I’ve got an OTU table showing a classification of each OTU at every taxonomic level (from Phylum to Genus). I would like to know the similarity % that Mothur uses to classify the OTUs within each taxonomic level (e.g., 97% at genus level).
Many thanks in advance.
The percentage thresholds are pretty meaningless and good reviewers will slap your hand if you try to claim something. classify.seqs uses the Bayesian approach described here…
mothur > classify.seqs(citation)
Wang Q, Garrity GM, Tiedje JM, Cole JR (2007). Naive Bayesian classifier for rapid assignment of rRNA sequences into the new bacterial taxonomy. Appl Environ Microbiol 73: 5261-7. [ for Bayesian classifier ]
I read the paper you mentioned in your last reply. But I still have doubts about the following point. Consider an OTU table based on SILVA database. This table shows a classification of the OTUs from Phylum level to Genus level. The clustering has been made at 97% similarity, with an average sequence length of 406 bases. Can we then say that every individual OTU is representing a given genus? I’m pretty sure this is the case, because the OTU table gives you the actual name of the genus at last level of classification reached.
I’d be very grateful if you could finally resolve this issue. I’m looking forward to your reply.
OTU is operational because we don’t know what a bacterial species is. Many have agreed that 3% OTU roughly corresponds to a bacterial species (very roughly in some cases). If you taxonomical ID your OTU representative sequence, the level that is ID’d is completely dependent on the database that you are using for classification. The Silva people have decided that 16S really only gives reliable genus identification across all bacteria so have only included identification to the genus level (I think this conservative approach is good).

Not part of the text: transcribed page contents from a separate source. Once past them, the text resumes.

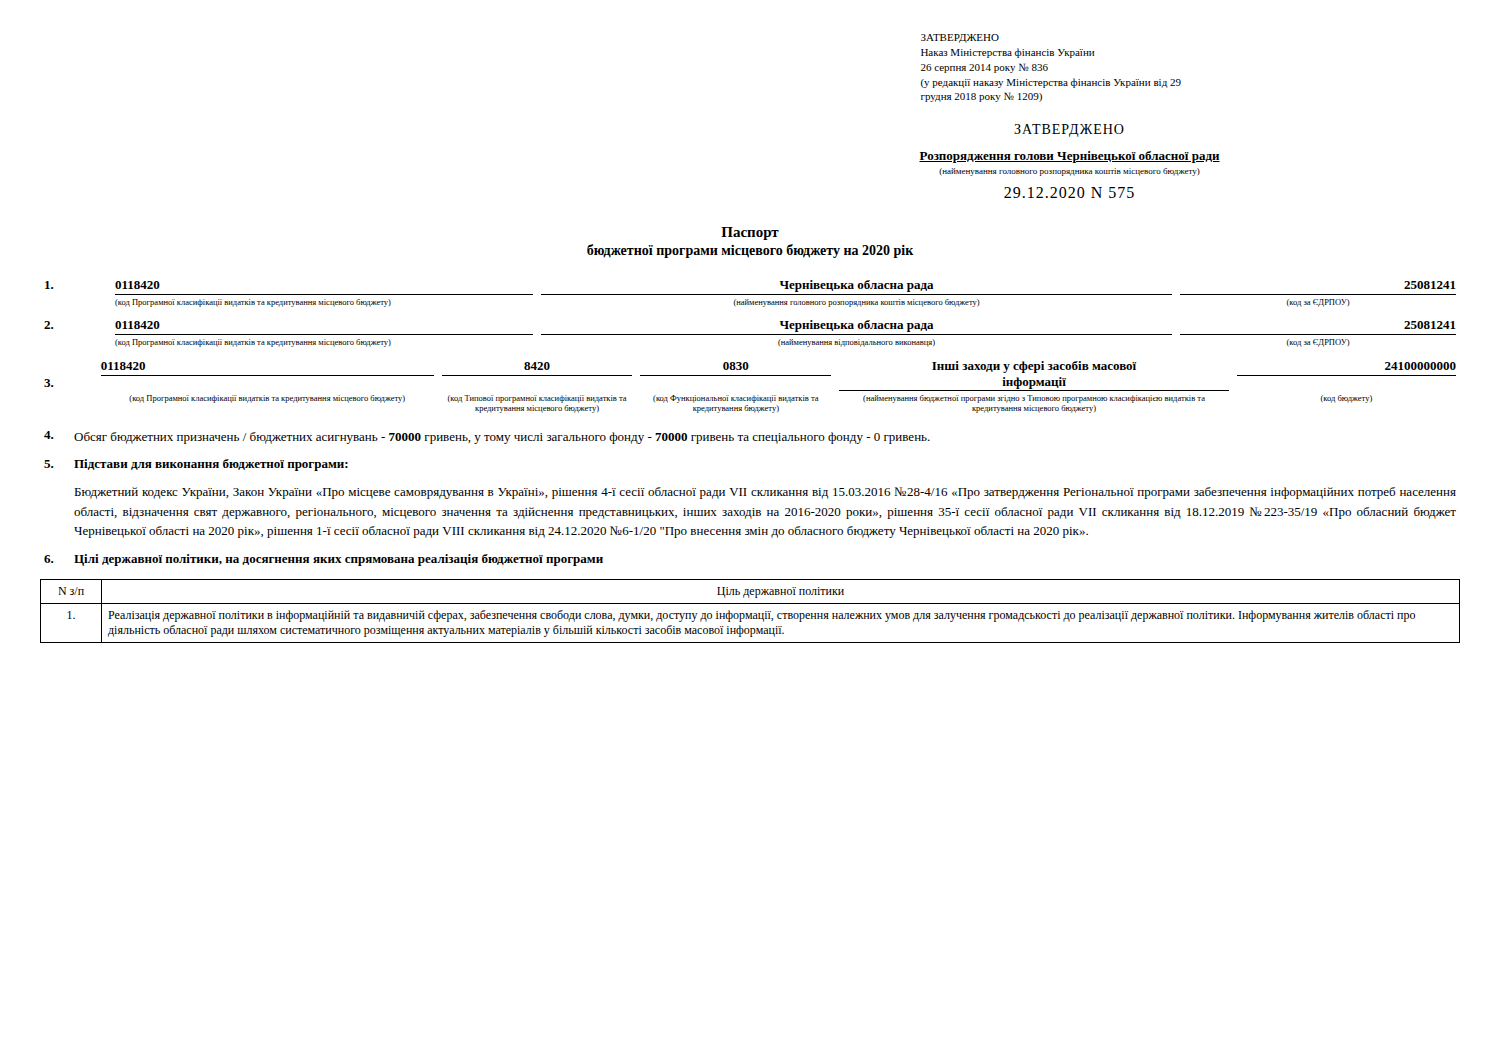ЗАТВЕРДЖЕНО
Наказ Міністерства фінансів України
26 серпня 2014 року № 836
(у редакції наказу Міністерства фінансів України від 29
грудня 2018 року № 1209)
ЗАТВЕРДЖЕНО
Розпорядження голови Чернівецької обласної ради
(найменування головного розпорядника коштів місцевого бюджету)
29.12.2020 N 575
Паспорт
бюджетної програми місцевого бюджету на 2020 рік
| 1. | 0118420 | Чернівецька обласна рада | 25081241 |
| | (код Програмної класифікації видатків та кредитування місцевого бюджету) | (найменування головного розпорядника коштів місцевого бюджету) | (код за ЄДРПОУ) |
| 2. | 0118420 | Чернівецька обласна рада | 25081241 |
| | (код Програмної класифікації видатків та кредитування місцевого бюджету) | (найменування відповідального виконавця) | (код за ЄДРПОУ) |
| 3. | 0118420 | 8420 | 0830 | Інші заходи у сфері засобів масової інформації | 24100000000 |
| | (код Програмної класифікації видатків та кредитування місцевого бюджету) | (код Типової програмної класифікації видатків та кредитування місцевого бюджету) | (код Функціональної класифікації видатків та кредитування бюджету) | (найменування бюджетної програми згідно з Типовою програмною класифікацією видатків та кредитування місцевого бюджету) | (код бюджету) |
| 4. | Обсяг бюджетних призначень / бюджетних асигнувань - 70000 гривень, у тому числі загального фонду - 70000 гривень та спеціального фонду - 0 гривень. |
| 5. | Підстави для виконання бюджетної програми: Бюджетний кодекс України, Закон України «Про місцеве самоврядування в Україні», рішення 4-ї сесії обласної ради VII скликання від 15.03.2016 №28-4/16 «Про затвердження Регіональної програми забезпечення інформаційних потреб населення області, відзначення свят державного, регіонального, місцевого значення та здійснення представницьких, інших заходів на 2016-2020 роки», рішення 35-ї сесії обласної ради VII скликання від 18.12.2019 №223-35/19 «Про обласний бюджет Чернівецької області на 2020 рік», рішення 1-ї сесії обласної ради VIII скликання від 24.12.2020 №6-1/20 "Про внесення змін до обласного бюджету Чернівецької області на 2020 рік». |
| 6. | Цілі державної політики, на досягнення яких спрямована реалізація бюджетної програми |
| N з/п | Ціль державної політики |
| --- | --- |
| 1. | Реалізація державної політики в інформаційній та видавничій сферах, забезпечення свободи слова, думки, доступу до інформації, створення належних умов для залучення громадськості до реалізації державної політики. Інформування жителів області про діяльність обласної ради шляхом систематичного розміщення актуальних матеріалів у більшій кількості засобів масової інформації. |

Try thinking of taxonomic classification of your OTUs as similar to significant figures in calculations. Mathematically you may be able to calculate a value to the millionths position but if you used a measurement that’s only precise to the tenths, your calculated value should only be discussed to the tenths. You may find a database that identifies reference sequences to the substrain, but if you are matching 400bp of 16s you absolutely shouldn’t report that substrain name because you can’t have confidence in that fine of an identification with just partial 16s.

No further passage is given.